The weather is warming up and the draw of the outdoors is beckoning. But, before you go hiking in the Pinelands or playing in your favorite park, remember that deer ticks are everywhere. They transmit Lyme disease—and other serious tick-borne diseases—which are treatable if caught early.

Lyme disease is the most common zoonotic (transmitted from animal to human) disease in America. It’s caused by the bacterium Borrelia burgdorderi, which is carried by the black-legged deer tick that’s common in New Jersey and surrounding areas.

People often encounter deer ticks after spending time in heavily-wooded areas, but you don’t need to be a hiker to be bitten by one. Those with pets should be aware that a cat or dog can easily bring a tick into the house. This means you should be on alert even if you don’t spend much time outdoors.


A bulls-eye rash is one of the most recognizable symptoms of Lyme. A few days after a tick bite, this rash will expand outward and may turn into a red outer ring with a clear area inside it. Looking for that pattern is important, because almost all people will have some degree of redness and hypersensitivity to a tick bite, as with any insect bite.
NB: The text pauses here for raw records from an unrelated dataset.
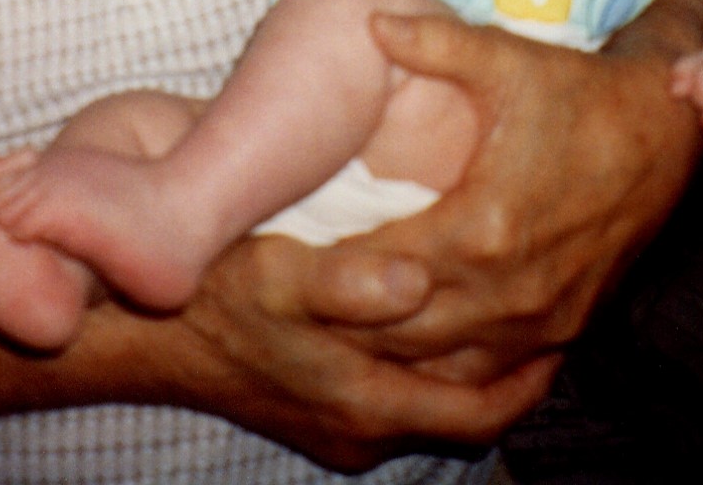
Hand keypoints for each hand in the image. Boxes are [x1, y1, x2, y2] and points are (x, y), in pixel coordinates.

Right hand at [160, 230, 556, 471]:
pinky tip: (428, 322)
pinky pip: (395, 394)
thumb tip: (419, 280)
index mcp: (366, 400)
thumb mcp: (275, 277)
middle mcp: (361, 425)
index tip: (566, 314)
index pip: (484, 406)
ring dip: (471, 367)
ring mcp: (336, 423)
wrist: (136, 327)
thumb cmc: (211, 294)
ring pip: (431, 402)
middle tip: (553, 313)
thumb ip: (348, 283)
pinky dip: (428, 367)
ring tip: (504, 311)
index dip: (532, 369)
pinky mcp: (312, 408)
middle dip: (515, 371)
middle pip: (467, 411)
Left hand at [291, 0, 702, 383]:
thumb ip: (435, 43)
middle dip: (343, 314)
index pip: (380, 267)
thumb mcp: (508, 61)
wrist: (665, 136)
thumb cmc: (580, 95)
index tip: (279, 251)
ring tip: (331, 321)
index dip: (325, 265)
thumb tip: (371, 22)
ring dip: (385, 348)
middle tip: (290, 295)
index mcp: (484, 227)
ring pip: (439, 362)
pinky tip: (403, 347)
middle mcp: (508, 291)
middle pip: (400, 330)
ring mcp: (537, 321)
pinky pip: (486, 373)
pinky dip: (440, 365)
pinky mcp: (560, 331)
It’s also important to note that this rash isn’t tender, which is unusual. If it looks like it should hurt and it doesn’t, that’s a cause for concern.

Generally, Lyme disease is easily treated with 2-3 weeks of oral antibiotics. Studies have shown no difference in outcomes between those treated for 3 weeks with oral antibiotics versus those treated for 3 months with intravenous antibiotics. Some studies have even suggested that a shorter treatment of 10-14 days might even be just as effective. Also, a single dose of the oral antibiotic doxycycline given when someone COMES IN with an engorged deer tick still attached, but showing no other symptoms, is highly effective at preventing disease.

If, after 2-3 weeks of oral antibiotics, you’re not feeling any better, there’s a good chance you don’t have Lyme. In this case, continuing to take doxycycline likely won’t help, and other diseases should be ruled out with the expert guidance of an infectious disease specialist. Beware of these other tick-related diseases

• Ehrlichiosis and anaplasma can cause a flu-like illness that may be mild or may cause symptoms of headache, chills, fever, rash and fatigue. These symptoms can develop up to 2 months after the tick bite. Much like Lyme disease, this is treatable with the oral antibiotic doxycycline but you should see your physician.

• Babesiosis is another tick-borne illness to think about during warmer months. You may develop symptoms 1-6 weeks after a tick bite including fatigue, fever, joint aches and abdominal pain. People who would be at risk for severe disease include those who have had their spleen removed, those over age 50, anyone on immunosuppressive drugs, and patients with HIV. This is usually treated with a combination of antibiotics.

Powassan virus is transmitted by the same tick that carries Lyme disease and can infect all age groups from the very young to the very old. The most common symptoms are fever and headache but people may also get muscle aches and a mild rash. Unfortunately, this virus can’t be treated with antibiotics, and there’s no vaccine available at this time. If you think you or a family member have been bitten by a tick and have the above symptoms that progress to changes in mental status, you definitely want to go to the nearest emergency room so you can be evaluated by a doctor.

Additional tick-borne diseases: With the warmer weather we’ve experienced in the last few years, some scientists say that tick-borne diseases have flourished. Despite our location, we’ve seen Rocky Mountain spotted fever in the Northeast. Along with symptoms like fever and muscle aches, Rocky Mountain spotted fever also is associated with a headache and rash. In addition, a few new tick-borne diseases have emerged including Rabbit fever and the Heartland virus. Symptoms are similar to the other tick-borne illnesses. As always, speak to your primary care doctor and, if needed, he or she can refer you to an infectious disease doctor for further evaluation.